*** Extracted records
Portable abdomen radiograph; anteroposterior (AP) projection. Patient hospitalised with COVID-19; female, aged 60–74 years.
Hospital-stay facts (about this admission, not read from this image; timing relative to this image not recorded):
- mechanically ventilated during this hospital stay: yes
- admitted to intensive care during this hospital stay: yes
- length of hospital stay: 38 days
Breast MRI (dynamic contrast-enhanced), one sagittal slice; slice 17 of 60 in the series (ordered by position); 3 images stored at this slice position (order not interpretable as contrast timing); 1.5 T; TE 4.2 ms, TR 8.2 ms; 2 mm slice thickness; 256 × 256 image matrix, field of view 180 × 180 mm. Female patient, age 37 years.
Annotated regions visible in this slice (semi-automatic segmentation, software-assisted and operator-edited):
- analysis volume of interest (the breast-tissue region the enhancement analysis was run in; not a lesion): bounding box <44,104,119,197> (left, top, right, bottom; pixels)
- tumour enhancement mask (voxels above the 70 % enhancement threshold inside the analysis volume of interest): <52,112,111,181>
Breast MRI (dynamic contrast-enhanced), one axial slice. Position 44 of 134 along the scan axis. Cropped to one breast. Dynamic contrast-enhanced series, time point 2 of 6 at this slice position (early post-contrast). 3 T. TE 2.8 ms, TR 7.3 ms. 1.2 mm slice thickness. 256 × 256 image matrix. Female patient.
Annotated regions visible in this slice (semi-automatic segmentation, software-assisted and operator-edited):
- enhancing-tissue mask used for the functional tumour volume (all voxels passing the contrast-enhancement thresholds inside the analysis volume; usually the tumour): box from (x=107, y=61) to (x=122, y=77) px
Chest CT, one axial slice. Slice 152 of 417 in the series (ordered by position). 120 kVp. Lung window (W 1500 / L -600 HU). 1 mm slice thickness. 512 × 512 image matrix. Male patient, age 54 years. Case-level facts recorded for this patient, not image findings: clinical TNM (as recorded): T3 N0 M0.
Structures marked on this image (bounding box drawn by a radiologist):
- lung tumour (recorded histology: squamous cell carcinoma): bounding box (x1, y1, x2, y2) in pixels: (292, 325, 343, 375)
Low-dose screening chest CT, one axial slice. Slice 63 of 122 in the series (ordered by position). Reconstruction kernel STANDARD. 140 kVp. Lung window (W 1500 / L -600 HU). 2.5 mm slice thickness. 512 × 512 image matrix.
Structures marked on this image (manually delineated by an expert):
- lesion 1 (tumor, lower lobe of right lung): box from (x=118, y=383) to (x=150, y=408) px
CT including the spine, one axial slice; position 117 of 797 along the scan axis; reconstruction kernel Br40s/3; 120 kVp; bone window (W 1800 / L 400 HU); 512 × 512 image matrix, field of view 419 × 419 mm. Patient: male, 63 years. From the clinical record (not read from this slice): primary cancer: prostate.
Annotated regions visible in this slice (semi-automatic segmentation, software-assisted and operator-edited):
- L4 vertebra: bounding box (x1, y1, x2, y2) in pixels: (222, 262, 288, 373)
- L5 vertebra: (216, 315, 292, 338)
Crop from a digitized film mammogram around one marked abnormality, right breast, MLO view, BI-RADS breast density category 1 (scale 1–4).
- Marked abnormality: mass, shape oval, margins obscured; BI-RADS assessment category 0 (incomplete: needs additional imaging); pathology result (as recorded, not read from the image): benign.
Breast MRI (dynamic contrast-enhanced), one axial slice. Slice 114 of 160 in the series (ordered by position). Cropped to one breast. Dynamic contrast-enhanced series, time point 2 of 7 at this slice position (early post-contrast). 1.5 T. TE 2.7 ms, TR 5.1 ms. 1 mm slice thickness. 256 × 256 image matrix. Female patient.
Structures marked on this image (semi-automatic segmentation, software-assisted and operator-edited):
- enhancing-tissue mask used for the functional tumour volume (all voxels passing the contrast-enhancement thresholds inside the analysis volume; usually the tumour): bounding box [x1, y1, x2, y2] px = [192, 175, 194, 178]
******
What is needed
Line by line, write out the records above exactly.

Response area
Portable abdomen radiograph; anteroposterior (AP) projection. Patient hospitalised with COVID-19; female, aged 60–74 years.
Hospital-stay facts (about this admission, not read from this image; timing relative to this image not recorded):
- mechanically ventilated during this hospital stay: yes
- admitted to intensive care during this hospital stay: yes
- length of hospital stay: 38 days
Breast MRI (dynamic contrast-enhanced), one sagittal slice; slice 17 of 60 in the series (ordered by position); 3 images stored at this slice position (order not interpretable as contrast timing); 1.5 T; TE 4.2 ms, TR 8.2 ms; 2 mm slice thickness; 256 × 256 image matrix, field of view 180 × 180 mm. Female patient, age 37 years.
Annotated regions visible in this slice (semi-automatic segmentation, software-assisted and operator-edited):
- analysis volume of interest (the breast-tissue region the enhancement analysis was run in; not a lesion): bounding box <44,104,119,197> (left, top, right, bottom; pixels)
- tumour enhancement mask (voxels above the 70 % enhancement threshold inside the analysis volume of interest): <52,112,111,181>
Breast MRI (dynamic contrast-enhanced), one axial slice. Position 44 of 134 along the scan axis. Cropped to one breast. Dynamic contrast-enhanced series, time point 2 of 6 at this slice position (early post-contrast). 3 T. TE 2.8 ms, TR 7.3 ms. 1.2 mm slice thickness. 256 × 256 image matrix. Female patient.
Annotated regions visible in this slice (semi-automatic segmentation, software-assisted and operator-edited):
- enhancing-tissue mask used for the functional tumour volume (all voxels passing the contrast-enhancement thresholds inside the analysis volume; usually the tumour): box from (x=107, y=61) to (x=122, y=77) px
Chest CT, one axial slice. Slice 152 of 417 in the series (ordered by position). 120 kVp. Lung window (W 1500 / L -600 HU). 1 mm slice thickness. 512 × 512 image matrix. Male patient, age 54 years. Case-level facts recorded for this patient, not image findings: clinical TNM (as recorded): T3 N0 M0.
Structures marked on this image (bounding box drawn by a radiologist):
- lung tumour (recorded histology: squamous cell carcinoma): bounding box (x1, y1, x2, y2) in pixels: (292, 325, 343, 375)
Low-dose screening chest CT, one axial slice. Slice 63 of 122 in the series (ordered by position). Reconstruction kernel STANDARD. 140 kVp. Lung window (W 1500 / L -600 HU). 2.5 mm slice thickness. 512 × 512 image matrix.
Structures marked on this image (manually delineated by an expert):
- lesion 1 (tumor, lower lobe of right lung): box from (x=118, y=383) to (x=150, y=408) px
CT including the spine, one axial slice; position 117 of 797 along the scan axis; reconstruction kernel Br40s/3; 120 kVp; bone window (W 1800 / L 400 HU); 512 × 512 image matrix, field of view 419 × 419 mm. Patient: male, 63 years. From the clinical record (not read from this slice): primary cancer: prostate.
Annotated regions visible in this slice (semi-automatic segmentation, software-assisted and operator-edited):
- L4 vertebra: bounding box (x1, y1, x2, y2) in pixels: (222, 262, 288, 373)
- L5 vertebra: (216, 315, 292, 338)
Crop from a digitized film mammogram around one marked abnormality, right breast, MLO view, BI-RADS breast density category 1 (scale 1–4).
- Marked abnormality: mass, shape oval, margins obscured; BI-RADS assessment category 0 (incomplete: needs additional imaging); pathology result (as recorded, not read from the image): benign.
Breast MRI (dynamic contrast-enhanced), one axial slice. Slice 114 of 160 in the series (ordered by position). Cropped to one breast. Dynamic contrast-enhanced series, time point 2 of 7 at this slice position (early post-contrast). 1.5 T. TE 2.7 ms, TR 5.1 ms. 1 mm slice thickness. 256 × 256 image matrix. Female patient.
Structures marked on this image (semi-automatic segmentation, software-assisted and operator-edited):
- enhancing-tissue mask used for the functional tumour volume (all voxels passing the contrast-enhancement thresholds inside the analysis volume; usually the tumour): bounding box [x1, y1, x2, y2] px = [192, 175, 194, 178]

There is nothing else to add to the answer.